An Garda Siochana, in association with the National Parks and Wildlife Service (NPWS), hosted the inaugural Joint Training Seminar on Wildlife Crime last Friday, January 18.

The training day, which was held at the Keadeen Hotel in Newbridge, Co. Kildare, was organised to bring garda members up to date on the various types of wildlife crime, which are “omnipresent in rural Ireland today”, according to a garda statement issued on its Twitter page.

The Gardai argue that wildlife crime and rural crime are closely aligned, and that many members of the public correctly see it this way.

The issue of hare poaching was given particular attention at the seminar, especially in the context of trespassing on farmland, which, the garda statement said, resulted in “aggressive antisocial behaviour and assaults on several farmers”.

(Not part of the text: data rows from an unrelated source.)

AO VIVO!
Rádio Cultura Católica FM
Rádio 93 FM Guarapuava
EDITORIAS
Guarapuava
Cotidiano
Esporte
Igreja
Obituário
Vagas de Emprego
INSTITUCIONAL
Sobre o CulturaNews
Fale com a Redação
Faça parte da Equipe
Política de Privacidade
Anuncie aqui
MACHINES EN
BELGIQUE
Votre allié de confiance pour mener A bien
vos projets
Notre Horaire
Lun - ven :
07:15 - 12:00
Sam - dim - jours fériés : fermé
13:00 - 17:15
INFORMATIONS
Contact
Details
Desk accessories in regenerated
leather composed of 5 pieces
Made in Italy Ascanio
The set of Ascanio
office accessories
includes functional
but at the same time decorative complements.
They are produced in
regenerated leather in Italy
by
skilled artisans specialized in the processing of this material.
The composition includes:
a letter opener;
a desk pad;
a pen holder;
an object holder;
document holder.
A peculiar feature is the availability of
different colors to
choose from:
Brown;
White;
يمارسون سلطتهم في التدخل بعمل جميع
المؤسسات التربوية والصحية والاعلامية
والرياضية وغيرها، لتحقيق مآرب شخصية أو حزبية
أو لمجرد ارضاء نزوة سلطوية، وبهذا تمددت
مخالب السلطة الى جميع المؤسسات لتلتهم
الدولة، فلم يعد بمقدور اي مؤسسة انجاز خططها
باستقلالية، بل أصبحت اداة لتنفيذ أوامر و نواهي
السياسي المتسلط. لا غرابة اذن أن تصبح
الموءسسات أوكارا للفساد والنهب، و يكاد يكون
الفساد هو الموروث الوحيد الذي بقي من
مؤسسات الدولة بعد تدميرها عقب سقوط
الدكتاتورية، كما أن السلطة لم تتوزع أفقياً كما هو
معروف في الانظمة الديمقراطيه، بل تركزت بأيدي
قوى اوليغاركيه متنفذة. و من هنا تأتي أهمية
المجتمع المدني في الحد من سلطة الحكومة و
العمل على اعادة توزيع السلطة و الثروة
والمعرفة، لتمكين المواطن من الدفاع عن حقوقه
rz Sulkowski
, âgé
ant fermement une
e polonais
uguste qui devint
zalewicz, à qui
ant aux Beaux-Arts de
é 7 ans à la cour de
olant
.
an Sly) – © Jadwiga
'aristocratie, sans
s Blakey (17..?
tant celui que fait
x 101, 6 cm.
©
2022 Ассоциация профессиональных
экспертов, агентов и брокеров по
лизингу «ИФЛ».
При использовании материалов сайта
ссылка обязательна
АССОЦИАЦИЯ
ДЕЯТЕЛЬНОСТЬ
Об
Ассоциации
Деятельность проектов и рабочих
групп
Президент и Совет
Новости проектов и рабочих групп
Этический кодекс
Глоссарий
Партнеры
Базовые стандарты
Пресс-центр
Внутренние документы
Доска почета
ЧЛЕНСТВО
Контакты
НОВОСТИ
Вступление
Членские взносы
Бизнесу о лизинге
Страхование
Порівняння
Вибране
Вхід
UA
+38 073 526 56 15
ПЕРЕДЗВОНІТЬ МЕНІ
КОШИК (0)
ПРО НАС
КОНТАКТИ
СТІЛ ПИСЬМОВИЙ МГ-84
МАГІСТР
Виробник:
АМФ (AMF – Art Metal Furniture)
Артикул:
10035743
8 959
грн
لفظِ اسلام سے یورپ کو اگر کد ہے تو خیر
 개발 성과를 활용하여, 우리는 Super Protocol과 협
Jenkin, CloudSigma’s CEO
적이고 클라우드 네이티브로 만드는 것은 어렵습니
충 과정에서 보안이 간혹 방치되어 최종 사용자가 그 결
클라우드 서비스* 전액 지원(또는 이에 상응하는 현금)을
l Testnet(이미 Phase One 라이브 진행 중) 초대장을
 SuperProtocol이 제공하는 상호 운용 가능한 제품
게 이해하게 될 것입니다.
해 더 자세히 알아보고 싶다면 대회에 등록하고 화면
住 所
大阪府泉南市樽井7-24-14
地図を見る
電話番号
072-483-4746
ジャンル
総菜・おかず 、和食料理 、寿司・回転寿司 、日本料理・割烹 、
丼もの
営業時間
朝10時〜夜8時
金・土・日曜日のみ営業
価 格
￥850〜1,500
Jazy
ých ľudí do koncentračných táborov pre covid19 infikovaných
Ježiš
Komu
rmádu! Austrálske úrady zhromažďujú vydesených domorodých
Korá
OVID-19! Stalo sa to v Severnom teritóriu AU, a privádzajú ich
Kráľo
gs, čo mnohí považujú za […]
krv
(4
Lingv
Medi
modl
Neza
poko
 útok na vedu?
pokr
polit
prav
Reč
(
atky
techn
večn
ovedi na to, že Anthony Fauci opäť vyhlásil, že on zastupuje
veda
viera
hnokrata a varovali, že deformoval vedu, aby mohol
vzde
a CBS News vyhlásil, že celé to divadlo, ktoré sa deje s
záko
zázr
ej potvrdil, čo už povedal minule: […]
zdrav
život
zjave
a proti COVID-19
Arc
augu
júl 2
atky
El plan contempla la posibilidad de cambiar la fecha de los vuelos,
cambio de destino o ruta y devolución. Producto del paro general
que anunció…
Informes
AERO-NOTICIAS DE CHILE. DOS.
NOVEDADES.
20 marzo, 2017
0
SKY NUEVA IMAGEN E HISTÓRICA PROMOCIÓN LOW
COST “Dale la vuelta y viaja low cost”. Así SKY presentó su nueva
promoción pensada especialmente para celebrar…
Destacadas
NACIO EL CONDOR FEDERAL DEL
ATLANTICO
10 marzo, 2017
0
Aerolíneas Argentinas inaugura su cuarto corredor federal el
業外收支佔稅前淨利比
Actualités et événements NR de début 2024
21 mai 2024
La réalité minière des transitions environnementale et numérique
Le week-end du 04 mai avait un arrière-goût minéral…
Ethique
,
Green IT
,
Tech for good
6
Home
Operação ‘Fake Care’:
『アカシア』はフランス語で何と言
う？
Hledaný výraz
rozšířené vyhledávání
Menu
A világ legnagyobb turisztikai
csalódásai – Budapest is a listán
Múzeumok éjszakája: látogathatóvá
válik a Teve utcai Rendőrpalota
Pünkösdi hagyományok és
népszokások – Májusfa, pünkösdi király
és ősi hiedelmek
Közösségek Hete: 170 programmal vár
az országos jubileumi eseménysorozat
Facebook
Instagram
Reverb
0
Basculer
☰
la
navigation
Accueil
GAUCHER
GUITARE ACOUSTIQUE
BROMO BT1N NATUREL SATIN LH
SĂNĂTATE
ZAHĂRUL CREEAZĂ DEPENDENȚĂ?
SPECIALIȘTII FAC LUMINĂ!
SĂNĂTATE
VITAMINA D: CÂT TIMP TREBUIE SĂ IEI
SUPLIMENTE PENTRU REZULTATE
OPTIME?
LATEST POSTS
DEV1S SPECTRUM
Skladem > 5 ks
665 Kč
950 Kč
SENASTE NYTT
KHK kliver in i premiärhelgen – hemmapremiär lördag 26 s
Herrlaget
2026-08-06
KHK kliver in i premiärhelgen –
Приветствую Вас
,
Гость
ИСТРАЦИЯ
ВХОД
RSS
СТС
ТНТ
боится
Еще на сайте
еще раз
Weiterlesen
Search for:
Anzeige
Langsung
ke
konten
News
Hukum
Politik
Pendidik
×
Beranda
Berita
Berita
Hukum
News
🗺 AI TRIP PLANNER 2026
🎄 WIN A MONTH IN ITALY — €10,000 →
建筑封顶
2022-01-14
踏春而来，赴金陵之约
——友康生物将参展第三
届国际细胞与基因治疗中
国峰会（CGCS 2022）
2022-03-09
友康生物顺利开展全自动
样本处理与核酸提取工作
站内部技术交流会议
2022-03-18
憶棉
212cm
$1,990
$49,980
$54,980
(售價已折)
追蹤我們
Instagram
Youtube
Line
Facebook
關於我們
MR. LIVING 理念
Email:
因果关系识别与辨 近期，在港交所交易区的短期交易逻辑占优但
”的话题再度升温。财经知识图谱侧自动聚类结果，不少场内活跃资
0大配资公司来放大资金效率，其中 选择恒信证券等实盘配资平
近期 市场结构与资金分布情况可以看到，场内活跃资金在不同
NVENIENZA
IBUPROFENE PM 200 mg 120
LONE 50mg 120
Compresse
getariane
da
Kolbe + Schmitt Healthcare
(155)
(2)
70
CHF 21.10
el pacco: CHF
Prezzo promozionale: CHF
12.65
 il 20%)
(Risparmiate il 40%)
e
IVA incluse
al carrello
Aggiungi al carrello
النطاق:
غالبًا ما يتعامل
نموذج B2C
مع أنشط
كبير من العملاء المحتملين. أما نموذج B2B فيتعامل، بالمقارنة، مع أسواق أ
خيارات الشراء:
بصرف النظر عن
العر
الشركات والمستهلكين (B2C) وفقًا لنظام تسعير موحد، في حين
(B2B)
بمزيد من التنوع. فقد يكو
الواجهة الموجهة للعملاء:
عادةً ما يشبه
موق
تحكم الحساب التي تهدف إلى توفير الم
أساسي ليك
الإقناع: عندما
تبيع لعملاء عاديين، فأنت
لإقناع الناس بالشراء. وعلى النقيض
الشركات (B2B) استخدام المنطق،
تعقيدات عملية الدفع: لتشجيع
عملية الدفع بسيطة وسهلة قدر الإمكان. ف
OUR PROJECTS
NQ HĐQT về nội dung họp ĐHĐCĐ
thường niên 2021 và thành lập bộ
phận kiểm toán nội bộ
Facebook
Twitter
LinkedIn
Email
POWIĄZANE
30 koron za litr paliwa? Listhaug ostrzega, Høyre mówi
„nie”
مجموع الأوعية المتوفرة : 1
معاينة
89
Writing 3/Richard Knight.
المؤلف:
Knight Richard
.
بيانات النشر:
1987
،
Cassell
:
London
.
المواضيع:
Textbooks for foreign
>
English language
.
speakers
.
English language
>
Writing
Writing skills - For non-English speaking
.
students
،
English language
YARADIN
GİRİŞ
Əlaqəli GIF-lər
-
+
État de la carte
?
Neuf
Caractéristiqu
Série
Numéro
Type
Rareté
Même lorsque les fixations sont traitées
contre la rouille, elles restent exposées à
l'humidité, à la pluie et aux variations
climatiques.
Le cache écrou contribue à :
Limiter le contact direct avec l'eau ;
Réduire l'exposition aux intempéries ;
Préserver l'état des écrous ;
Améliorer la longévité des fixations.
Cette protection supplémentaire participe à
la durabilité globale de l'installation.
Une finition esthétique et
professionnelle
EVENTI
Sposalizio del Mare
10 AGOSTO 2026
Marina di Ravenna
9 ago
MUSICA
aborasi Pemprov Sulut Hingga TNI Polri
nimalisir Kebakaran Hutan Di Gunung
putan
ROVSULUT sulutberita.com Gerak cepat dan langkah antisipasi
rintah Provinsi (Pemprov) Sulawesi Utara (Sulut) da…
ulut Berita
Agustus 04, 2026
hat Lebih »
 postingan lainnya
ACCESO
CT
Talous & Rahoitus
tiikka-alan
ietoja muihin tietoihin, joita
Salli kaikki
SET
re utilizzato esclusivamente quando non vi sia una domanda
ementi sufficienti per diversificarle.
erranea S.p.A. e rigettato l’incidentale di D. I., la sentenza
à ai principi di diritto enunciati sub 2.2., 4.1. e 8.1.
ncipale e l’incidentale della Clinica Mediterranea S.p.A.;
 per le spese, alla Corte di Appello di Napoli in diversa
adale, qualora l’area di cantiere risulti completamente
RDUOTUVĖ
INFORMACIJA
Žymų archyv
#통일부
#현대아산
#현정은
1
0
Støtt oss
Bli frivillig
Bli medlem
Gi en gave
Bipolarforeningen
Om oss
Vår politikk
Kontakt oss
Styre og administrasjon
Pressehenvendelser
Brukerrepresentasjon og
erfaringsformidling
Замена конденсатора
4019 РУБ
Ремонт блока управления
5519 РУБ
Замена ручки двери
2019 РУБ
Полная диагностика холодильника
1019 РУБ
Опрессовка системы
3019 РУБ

The officers in attendance were also brought up to speed on the most common offences in wildlife crime, as well as the appropriate investigative tactics that can be used to tackle those offences.

The seminar was addressed by superintendent Martin Walker, of Kildare town garda district, and Noel Bugler, Kildare and district conservation officer with the NPWS.

The seminar was attended by a total of 93 people, including 20 NPWS officers, and 65 garda officers from the eastern region.

The meeting featured a series of presentations on deer, hare, bird and badger poaching, and used recent prosecutions and investigations to demonstrate how to go about addressing this type of crime.

The various presentations together lasted about 3.5 hours.

Later that evening, a joint anti-deer poaching operation was set up in the Wicklow mountains, using resource from both An Garda Siochana and the NPWS.